Because overarching policy goals are distant and open to
interpretation, policymakers ground their decisions in the
immediate world of short-term objectives, salient tasks, policy
constraints, and fixed time schedules. As a consequence, they
exaggerate the benefits of their preferred policies, ignore the
accompanying costs and requirements, and underappreciate the
benefits of alternatives. In Planning to Fail, James H. Lebovic
argues that a profound myopia helps explain US decision-making
failures. In each of the wars explored in this book, he identifies
four stages of intervention. First and foremost, policymakers chose
unwisely to go to war. After the fighting began, they inadvisably
sought to extend or expand the mission.
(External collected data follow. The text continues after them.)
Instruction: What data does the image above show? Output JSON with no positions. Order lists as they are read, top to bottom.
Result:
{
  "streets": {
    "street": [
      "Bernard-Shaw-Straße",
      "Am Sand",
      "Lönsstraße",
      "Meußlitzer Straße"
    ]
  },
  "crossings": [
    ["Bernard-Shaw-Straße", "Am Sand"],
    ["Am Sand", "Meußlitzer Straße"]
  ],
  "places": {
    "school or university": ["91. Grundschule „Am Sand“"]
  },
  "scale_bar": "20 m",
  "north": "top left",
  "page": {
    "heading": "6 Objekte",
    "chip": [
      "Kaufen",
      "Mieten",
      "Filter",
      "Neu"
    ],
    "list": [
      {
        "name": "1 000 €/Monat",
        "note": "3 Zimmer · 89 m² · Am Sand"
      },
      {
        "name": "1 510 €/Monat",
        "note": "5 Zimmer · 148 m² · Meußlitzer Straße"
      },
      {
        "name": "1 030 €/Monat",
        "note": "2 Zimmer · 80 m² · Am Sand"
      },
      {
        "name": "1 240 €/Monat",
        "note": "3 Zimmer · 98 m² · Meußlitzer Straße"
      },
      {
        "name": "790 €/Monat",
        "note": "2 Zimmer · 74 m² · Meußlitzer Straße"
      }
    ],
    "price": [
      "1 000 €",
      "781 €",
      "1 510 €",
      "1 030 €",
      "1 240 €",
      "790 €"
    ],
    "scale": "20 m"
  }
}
Next, they pursued the
mission, in abbreviated form, to suboptimal effect. Finally, they
adapted the mission to exit from the conflict. Lebovic argues that
US leaders were effectively planning to fail whatever their hopes
and thoughts were at the time the intervention began.
Decision-makers struggled less than they should have, even when
conditions allowed for good choices. Then, when conditions on the
ground left them with only bad choices, they struggled furiously
and more than could ever matter. Policymakers allowed these wars to
sap available capabilities, push US forces to the breaking point,
and exhaust public support. They finally settled for terms of
departure that they (or their predecessors) would have rejected at
the start of these conflicts. Offering a far-ranging and detailed
analysis, this book identifies an unmistakable pattern of failure
and highlights lessons we can learn from it.